For everyone for whom the festive script doesn't fit

· mental health,Reflection,christmas 25

Christmas films all have the same shape.

You know the one: Conflict rises; Family fractures; Someone makes a mistake, learns a lesson, crosses a snowy street at the last moment. Then: hugs, tears of joy, a swelling score. Roll credits.

This shape is my problem.

When I watch these films, my empathy drags me through every beat. I feel the tension, heartbreak and hope. But when the final scene arrives - when the characters get their moment of pure, earned happiness - I don't land with them. I just cry.

Not happy tears. Sad ones. Because I can't match what they're feeling. Because the distance between their joy and my actual emotional state becomes tangible, and it breaks something in me.

Christmas itself fits the same shape as these films. Anticipation builds through December, peaks on the 25th, resolves in warmth and connection. We're all supposed to hit our marks.

I miss my marks constantly.

The shops

The anxiety starts before I even leave the house. I remember what December shopping feels like - the crushing crowds, the heat, everyone scurrying with the same low-grade panic. The memory is enough. I order online. I delay. I avoid.

This isn't laziness. It's anticipatory dread. My brain has learned that certain places, at certain times, feel unbearable. So it protects me by making me not want to go.

The parties

Two weeks ago: a friend's birthday. I went, had a brilliant time, felt genuinely happy to be there.

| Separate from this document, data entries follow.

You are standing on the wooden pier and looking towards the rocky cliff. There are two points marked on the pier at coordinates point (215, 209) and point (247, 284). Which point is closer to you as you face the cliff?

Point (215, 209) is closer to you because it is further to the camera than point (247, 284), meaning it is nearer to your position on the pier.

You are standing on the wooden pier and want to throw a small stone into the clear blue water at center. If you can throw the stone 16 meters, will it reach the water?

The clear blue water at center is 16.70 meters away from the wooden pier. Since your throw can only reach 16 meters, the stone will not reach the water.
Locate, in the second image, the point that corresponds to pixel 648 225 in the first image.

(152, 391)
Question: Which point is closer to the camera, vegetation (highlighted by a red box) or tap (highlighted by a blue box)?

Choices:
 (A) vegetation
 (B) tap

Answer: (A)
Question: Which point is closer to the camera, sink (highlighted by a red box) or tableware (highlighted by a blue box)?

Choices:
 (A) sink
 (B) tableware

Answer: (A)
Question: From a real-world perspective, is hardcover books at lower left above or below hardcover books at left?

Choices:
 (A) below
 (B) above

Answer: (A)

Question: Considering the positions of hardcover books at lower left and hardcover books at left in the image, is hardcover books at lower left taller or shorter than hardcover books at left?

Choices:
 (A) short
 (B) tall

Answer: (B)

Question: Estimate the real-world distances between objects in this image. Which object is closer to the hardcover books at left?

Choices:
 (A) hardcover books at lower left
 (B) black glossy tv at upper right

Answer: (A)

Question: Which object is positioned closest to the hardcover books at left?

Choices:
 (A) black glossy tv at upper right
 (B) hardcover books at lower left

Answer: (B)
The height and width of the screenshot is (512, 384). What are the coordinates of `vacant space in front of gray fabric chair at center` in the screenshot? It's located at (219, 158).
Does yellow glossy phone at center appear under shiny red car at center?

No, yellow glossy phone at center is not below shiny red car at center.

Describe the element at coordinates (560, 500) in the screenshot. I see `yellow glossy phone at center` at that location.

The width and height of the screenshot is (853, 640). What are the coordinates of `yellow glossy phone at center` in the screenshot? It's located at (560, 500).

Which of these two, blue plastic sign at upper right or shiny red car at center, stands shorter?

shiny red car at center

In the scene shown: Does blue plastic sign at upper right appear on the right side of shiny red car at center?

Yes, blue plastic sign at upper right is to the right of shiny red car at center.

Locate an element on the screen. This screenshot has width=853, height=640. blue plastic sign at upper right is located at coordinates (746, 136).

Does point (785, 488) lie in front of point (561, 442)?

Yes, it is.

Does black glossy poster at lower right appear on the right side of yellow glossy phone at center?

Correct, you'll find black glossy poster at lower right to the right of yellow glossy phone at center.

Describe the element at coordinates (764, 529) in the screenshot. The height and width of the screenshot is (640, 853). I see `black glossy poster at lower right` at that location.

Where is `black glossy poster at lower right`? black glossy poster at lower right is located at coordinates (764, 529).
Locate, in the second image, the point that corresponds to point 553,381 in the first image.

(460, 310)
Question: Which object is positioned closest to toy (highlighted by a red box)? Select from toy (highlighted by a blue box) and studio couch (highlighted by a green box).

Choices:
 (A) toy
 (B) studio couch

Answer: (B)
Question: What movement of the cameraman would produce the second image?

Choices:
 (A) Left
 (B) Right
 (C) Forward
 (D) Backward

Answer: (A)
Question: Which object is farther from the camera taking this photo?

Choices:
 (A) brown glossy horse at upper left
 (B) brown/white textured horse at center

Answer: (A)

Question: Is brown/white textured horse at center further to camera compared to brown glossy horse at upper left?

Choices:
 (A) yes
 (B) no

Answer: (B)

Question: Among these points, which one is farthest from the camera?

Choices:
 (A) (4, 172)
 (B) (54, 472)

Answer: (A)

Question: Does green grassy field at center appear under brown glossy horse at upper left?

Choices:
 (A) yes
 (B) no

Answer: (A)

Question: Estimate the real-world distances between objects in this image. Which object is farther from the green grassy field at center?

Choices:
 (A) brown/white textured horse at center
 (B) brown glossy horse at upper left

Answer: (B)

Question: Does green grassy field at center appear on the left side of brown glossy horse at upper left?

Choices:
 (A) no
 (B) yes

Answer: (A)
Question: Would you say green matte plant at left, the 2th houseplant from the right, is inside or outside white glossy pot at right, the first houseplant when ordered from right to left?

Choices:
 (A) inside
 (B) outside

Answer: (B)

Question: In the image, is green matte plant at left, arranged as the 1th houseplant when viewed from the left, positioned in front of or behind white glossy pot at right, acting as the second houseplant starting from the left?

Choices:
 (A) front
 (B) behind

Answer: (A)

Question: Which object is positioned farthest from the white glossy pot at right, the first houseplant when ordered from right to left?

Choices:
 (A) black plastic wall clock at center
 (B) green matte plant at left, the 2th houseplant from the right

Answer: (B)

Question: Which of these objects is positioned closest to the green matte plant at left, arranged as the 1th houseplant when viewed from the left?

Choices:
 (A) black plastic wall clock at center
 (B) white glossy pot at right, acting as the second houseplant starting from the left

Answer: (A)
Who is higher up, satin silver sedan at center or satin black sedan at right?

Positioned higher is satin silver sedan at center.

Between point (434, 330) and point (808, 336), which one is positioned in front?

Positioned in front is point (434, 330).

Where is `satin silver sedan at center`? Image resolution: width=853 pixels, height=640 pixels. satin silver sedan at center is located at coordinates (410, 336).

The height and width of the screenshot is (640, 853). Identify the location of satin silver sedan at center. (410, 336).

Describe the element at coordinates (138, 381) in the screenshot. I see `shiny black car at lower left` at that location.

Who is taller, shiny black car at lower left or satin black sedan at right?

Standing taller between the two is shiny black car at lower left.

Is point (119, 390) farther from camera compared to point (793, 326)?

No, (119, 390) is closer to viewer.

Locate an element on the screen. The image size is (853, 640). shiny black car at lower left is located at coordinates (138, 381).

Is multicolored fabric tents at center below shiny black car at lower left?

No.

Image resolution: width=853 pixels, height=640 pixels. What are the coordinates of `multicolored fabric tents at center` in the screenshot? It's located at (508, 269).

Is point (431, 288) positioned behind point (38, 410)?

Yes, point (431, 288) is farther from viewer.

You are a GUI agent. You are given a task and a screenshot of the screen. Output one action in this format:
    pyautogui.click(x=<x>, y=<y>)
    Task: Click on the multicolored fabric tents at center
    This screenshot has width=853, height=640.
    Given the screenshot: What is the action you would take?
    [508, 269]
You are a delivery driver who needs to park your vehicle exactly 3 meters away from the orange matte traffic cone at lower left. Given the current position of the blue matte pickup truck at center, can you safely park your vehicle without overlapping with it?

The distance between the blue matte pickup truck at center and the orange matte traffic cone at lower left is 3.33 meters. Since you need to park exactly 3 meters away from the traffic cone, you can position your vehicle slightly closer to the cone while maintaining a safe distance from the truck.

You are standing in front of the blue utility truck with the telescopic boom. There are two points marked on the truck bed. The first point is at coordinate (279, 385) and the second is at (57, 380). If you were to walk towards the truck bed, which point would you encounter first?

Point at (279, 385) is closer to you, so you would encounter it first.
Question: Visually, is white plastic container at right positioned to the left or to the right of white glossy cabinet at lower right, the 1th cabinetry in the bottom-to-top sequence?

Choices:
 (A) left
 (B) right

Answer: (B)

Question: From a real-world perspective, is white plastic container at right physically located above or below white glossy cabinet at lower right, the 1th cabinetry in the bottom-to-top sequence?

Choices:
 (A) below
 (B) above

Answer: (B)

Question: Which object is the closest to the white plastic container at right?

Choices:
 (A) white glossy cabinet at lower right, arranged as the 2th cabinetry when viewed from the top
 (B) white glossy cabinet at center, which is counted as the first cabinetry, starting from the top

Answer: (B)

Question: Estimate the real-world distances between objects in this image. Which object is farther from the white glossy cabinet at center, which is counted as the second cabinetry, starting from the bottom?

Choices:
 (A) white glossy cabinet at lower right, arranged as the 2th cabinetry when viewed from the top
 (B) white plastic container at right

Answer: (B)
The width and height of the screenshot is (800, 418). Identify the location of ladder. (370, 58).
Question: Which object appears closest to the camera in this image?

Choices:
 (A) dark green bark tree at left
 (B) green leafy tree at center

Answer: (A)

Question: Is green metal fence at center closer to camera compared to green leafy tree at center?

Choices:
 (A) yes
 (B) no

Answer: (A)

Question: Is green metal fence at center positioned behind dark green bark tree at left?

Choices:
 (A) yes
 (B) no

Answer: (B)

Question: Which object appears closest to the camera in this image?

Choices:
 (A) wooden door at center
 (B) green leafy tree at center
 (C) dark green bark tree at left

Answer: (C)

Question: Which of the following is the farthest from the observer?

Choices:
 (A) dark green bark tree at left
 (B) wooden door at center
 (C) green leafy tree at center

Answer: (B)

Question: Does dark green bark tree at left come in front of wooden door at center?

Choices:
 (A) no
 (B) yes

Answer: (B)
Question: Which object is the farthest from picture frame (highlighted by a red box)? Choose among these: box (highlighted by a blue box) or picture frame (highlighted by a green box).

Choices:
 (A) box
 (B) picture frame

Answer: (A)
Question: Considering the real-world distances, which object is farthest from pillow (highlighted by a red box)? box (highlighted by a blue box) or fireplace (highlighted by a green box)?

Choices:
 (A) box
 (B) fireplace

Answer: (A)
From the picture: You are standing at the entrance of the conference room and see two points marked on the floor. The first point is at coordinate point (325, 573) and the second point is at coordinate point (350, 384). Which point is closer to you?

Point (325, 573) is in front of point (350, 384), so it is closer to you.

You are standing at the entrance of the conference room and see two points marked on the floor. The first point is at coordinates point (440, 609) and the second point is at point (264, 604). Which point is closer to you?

One week ago: another party. I couldn't go. Nothing was wrong, exactly. I just wasn't in the right frame of mind, and I knew I'd have to fake it.

I might have enjoyed myself if I'd pushed through. But that's not the point. The point is the performance. The obligation to manufacture an emotion I don't have access to. The exhaustion of pretending.

Christmas demands this performance for an entire month.

The gap

NHS research shows around a third of people report worsened mental health during the festive season, with one in six adults experiencing depression[1]. These numbers tell me that I'm not unusual; what I feel, many other people feel.

But the cultural narrative doesn't allow for this. Christmas is "the most wonderful time of the year." If you're not feeling wonderful, something must be wrong with you.

Nothing is wrong with me. I just can't fit the shape.

The films end with everyone glowing. The season ends with everyone celebrating. And I'm left in the gap between expectation and reality, wondering why I can't land where I'm supposed to land.

I don't hate Christmas - I hate that it has a shape I can't fit into. The assumption that everyone can access the same feelings on the same schedule. The exhaustion of pretending, when I can't summon what's expected of me.

December asks, "Are you happy?"

Some years, I can answer, "yes". Other years, the honest answer is: "I'm trying. Please stop asking."

If this sounds familiar, you are not broken. You're just shaped differently - and there are more of us than the films would have you believe.